Self-care measures like cool compresses, rest, and a cool room might he

Now that you have successfully performed a real-time inference, you do not need the endpoint any more. You can terminate the endpoint to avoid being charged.

In [18]:
model.sagemaker_session.delete_endpoint(model_name)
model.sagemaker_session.delete_endpoint_config(model_name)

## 5. Batch inference

In [19]:
validation_json_file_name1 = "input1.json"

validation_input_json_path = f"s3://{s3_bucket}/{model_name}/validation-input/"
validation_output_json_path = f"s3://{s3_bucket}/{model_name}/validation-output/"


def write_and_upload_to_s3(input_data, file_name):
    s3_client.put_object(
        Bucket=s3_bucket,
        Key=f"{model_name}/validation-input/{file_name}",
        Body=(bytes(input_data.encode("UTF-8"))),
    )

In [20]:
input_json_data1 = json.dumps(
    {
        "model": "/opt/ml/model",
        "prompt": [f"{system_prompt}\n\nUser: {prompt}\n\nAssistant:" for prompt in prompts],
        "max_tokens": 2048,
        "temperature": 0.6,
        "top_p": 0.95,
        "top_k": 20,
        "min_p": 0.0,
        "presence_penalty":0.0,
    }
)

write_and_upload_to_s3(input_json_data1, f"{validation_json_file_name1}")

In [None]:
transformer = model.transformer(
    instance_count=1,
    instance_type=batch_transform_inference_instance_type,
    accept="application/json",
    output_path=validation_output_json_path,
)
transformer.transform(validation_input_json_path, content_type="application/json")
transformer.wait()

In [None]:
from urllib.parse import urlparse

def retrieve_json_output_from_s3(validation_file_name):

    parsed_url = urlparse(transformer.output_path)
    file_key = f"{parsed_url.path[1:]}{validation_file_name}.out"
    response = s3_client.get_object(Bucket=s3_bucket, Key=file_key)
    result = json.loads(response["Body"].read().decode("utf-8"))
    
    for idx, choice in enumerate(result.get("choices", [])):
        print(f"Response {idx + 1}:\n{choice.get('text', '')}\n{'=' * 75}")

In [24]:
retrieve_json_output_from_s3(validation_json_file_name1)

Response 1:
<think>
Okay, the user is asking how to maintain good kidney health. Let me start by recalling the key factors that contribute to kidney health. First, staying hydrated is important. I should mention that water helps the kidneys function properly. But how much is enough? Maybe 2-3 liters a day, but adjust based on activity and climate.

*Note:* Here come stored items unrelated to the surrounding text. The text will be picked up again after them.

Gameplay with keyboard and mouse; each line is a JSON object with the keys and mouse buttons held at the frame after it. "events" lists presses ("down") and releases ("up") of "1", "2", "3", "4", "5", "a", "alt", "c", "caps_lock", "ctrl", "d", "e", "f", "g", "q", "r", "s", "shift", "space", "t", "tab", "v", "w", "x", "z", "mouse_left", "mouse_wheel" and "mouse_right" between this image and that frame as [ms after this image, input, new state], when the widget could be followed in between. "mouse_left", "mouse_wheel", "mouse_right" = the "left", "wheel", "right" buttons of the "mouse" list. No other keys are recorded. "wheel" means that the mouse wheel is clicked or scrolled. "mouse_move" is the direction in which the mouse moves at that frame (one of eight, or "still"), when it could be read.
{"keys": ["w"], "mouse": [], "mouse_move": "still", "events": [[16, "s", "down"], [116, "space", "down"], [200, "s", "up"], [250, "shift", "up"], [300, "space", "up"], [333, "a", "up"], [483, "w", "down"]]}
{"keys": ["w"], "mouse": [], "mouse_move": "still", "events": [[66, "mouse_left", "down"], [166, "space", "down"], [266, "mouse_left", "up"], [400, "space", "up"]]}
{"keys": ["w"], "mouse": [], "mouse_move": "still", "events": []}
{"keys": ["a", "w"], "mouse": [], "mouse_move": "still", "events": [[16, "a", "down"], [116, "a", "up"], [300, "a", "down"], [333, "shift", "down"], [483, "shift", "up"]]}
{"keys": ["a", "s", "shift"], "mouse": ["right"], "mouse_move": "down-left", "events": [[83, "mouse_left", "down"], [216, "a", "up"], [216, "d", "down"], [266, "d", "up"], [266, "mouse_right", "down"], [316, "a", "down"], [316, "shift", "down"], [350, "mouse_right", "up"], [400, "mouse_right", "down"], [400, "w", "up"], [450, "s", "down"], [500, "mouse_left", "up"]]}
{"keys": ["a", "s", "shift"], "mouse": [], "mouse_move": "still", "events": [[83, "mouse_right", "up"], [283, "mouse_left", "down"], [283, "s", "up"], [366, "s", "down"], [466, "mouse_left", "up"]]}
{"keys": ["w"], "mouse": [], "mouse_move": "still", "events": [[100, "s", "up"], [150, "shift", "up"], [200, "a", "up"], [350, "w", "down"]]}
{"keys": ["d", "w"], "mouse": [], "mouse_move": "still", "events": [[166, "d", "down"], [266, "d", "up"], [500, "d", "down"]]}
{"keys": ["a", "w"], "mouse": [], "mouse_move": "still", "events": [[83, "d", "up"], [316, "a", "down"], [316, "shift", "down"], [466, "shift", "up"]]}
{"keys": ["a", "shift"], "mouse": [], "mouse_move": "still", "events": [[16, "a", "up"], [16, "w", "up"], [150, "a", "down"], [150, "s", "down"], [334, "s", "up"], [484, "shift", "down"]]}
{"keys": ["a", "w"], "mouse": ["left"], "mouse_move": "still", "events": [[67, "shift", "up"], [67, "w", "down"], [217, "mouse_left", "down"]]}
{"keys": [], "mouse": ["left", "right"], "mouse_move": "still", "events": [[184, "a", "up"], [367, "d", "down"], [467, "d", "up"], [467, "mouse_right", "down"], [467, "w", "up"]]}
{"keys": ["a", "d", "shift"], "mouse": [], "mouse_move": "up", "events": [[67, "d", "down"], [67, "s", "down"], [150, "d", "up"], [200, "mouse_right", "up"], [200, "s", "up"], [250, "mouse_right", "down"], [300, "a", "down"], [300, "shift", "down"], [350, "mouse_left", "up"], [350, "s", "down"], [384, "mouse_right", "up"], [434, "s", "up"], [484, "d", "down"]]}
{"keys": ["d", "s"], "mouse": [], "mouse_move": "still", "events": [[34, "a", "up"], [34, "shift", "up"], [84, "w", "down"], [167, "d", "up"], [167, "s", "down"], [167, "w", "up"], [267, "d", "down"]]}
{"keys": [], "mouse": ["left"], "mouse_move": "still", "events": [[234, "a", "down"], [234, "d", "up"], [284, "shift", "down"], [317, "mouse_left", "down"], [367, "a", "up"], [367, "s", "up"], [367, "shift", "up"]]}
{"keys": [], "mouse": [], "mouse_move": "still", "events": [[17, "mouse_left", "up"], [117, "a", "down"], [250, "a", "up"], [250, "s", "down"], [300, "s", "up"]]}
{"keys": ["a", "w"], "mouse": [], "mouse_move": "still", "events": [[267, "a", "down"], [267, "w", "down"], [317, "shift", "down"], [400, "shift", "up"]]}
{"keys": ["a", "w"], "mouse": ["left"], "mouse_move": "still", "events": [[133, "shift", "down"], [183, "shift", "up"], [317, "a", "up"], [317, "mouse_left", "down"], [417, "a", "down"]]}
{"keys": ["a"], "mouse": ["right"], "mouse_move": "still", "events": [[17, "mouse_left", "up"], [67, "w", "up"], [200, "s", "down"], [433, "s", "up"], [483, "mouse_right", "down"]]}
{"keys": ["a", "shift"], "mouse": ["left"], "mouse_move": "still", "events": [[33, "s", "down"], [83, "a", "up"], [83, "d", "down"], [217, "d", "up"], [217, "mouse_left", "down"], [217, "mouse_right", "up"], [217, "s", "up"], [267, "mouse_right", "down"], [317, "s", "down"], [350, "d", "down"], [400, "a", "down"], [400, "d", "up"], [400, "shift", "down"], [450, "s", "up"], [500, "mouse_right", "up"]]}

Next, diet. Sodium intake is a big one. High sodium can increase blood pressure, which affects the kidneys. So, advising to limit processed foods and added salt makes sense. Also, protein intake. Too much protein, especially from animal sources, can strain the kidneys. Maybe recommend a balanced protein intake and choosing plant-based sources.

Blood pressure control is crucial. High blood pressure is a leading cause of kidney disease. So, monitoring and managing it through lifestyle changes and medication if needed. Mention exercise and a low-sodium diet again here.

Blood sugar management, especially for diabetics. Diabetes is another lead

Congratulations! You just verified that the batch transform job is working as expected. Since the model is not required, you can delete it. Note that you are deleting the deployable model. Not the model package.

In [None]:
model.delete_model()

### Unsubscribe to the listing (optional)

If you would like to unsubscribe to the model package, follow these steps. Before you cancel the subscription, ensure that you do not have any [deployable model](https://console.aws.amazon.com/sagemaker/home#/models) created from the model package or using the algorithm. Note - You can find this information by looking at the container name associated with the model. 

**Steps to unsubscribe to product from AWS Marketplace**:
1. Navigate to __Machine Learning__ tab on [__Your Software subscriptions page__](https://aws.amazon.com/marketplace/ai/library?productType=ml&ref_=mlmp_gitdemo_indust)
2. Locate the listing that you want to cancel the subscription for, and then choose __Cancel Subscription__  to cancel the subscription.